# Assignment 1

## Important notes
**Submission deadline:**
* **Thursday, 12.03.2020**

**Points: 13 + 2bp**

This assignment is meant to test your skills in course pre-requisites:  Scientific Python programming and  Machine Learning. If it is hard, I strongly advise you to drop the course.

Please use GitHub’s [pull requests](https://help.github.com/en/github/collaborating-with-issues-and-pull-requests/about-pull-requests) and issues to send corrections!

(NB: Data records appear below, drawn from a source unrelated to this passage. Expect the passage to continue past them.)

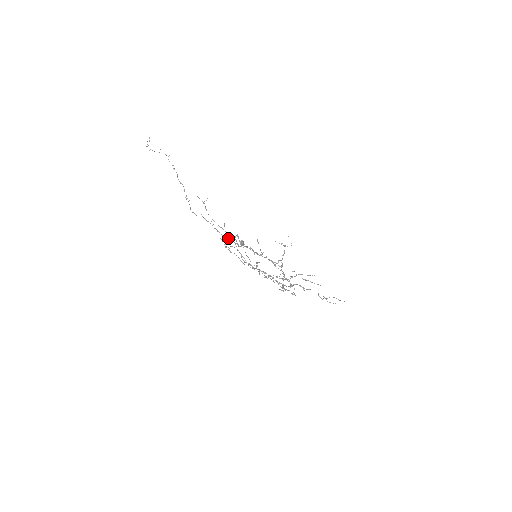
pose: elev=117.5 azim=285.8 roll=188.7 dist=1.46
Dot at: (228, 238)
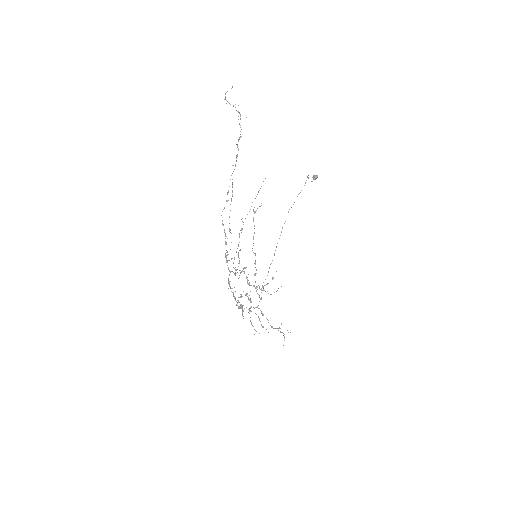
Dot at: occluded
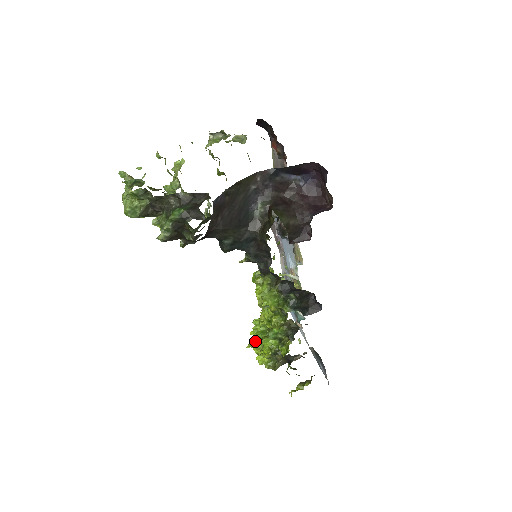
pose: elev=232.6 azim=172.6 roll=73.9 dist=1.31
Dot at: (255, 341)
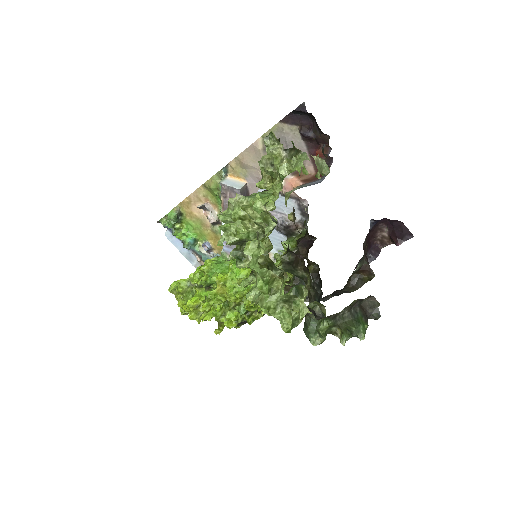
Dot at: (214, 315)
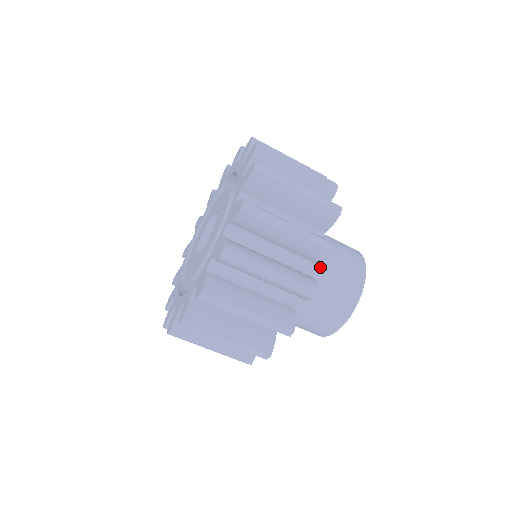
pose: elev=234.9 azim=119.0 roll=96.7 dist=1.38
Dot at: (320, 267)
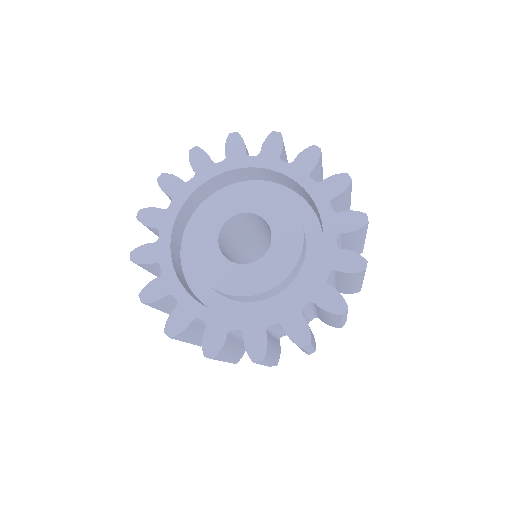
Dot at: occluded
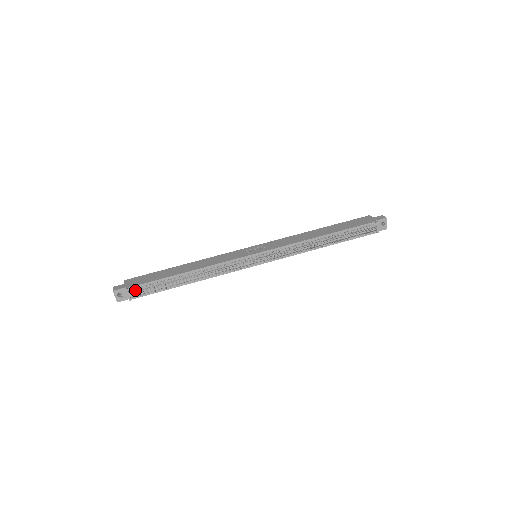
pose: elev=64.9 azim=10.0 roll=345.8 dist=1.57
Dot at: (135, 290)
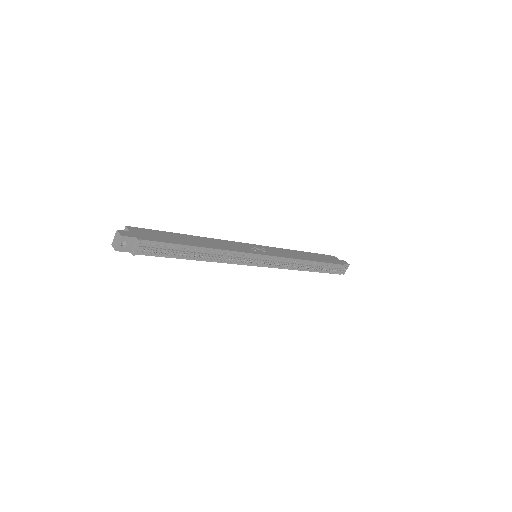
Dot at: (147, 245)
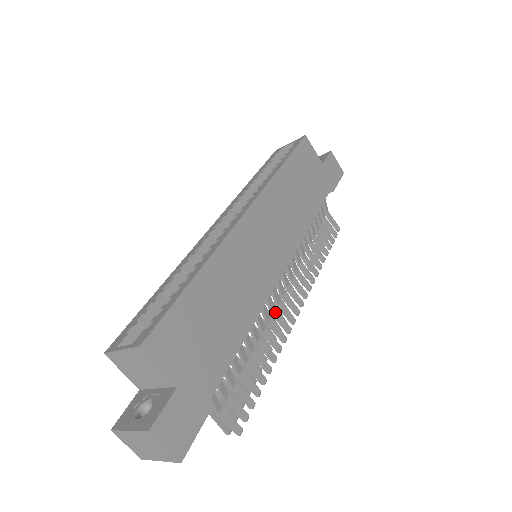
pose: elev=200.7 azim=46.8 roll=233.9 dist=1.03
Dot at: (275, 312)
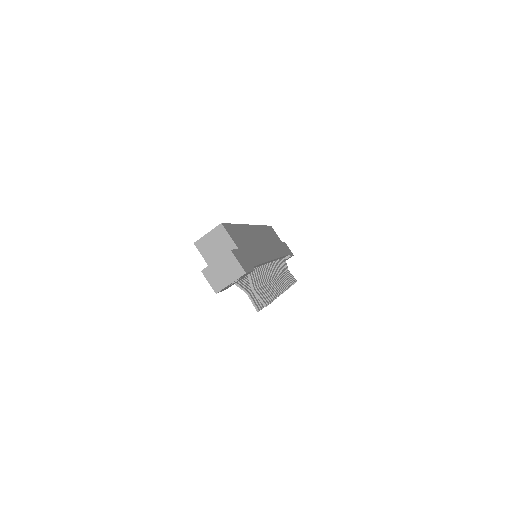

You can solve the assignment in any system you like, but we encourage you to try out [Google Colab](https://colab.research.google.com/).

In [2]:
#setup
import numpy as np
import pandas as pd
from tqdm import tqdm, trange

from sklearn.linear_model import LogisticRegression
from sklearn.feature_extraction.text import CountVectorizer
from collections import defaultdict

from sklearn.metrics import confusion_matrix
from mglearn.tools import visualize_coefficients

import re
import scipy.optimize as sopt

In [4]:
class CustomCountVectorizer():
    
    def __init__(self, neg_words=[], enh_words=[], enh_mult=2, no_words=None):
        self.neg_words = neg_words
        self.enh_words = enh_words
        self.enh_mult = enh_mult
        self.no_words = no_words
    
    def fit(self, sentences):
        count = defaultdict(int)
        for s in sentences:
            for w in s.split():
                count[w] += 1
        
        srt = sorted(count.items(), key=lambda kv: kv[1], reverse=True)
        if self.no_words is not None:
            srt = srt[:self.no_words]
        
        self.idx_vocabulary = {w:i for i, (w, c) in enumerate(srt)}
    
    def transform(self, sentences):
        vect = np.zeros((len(sentences), len(self.idx_vocabulary)))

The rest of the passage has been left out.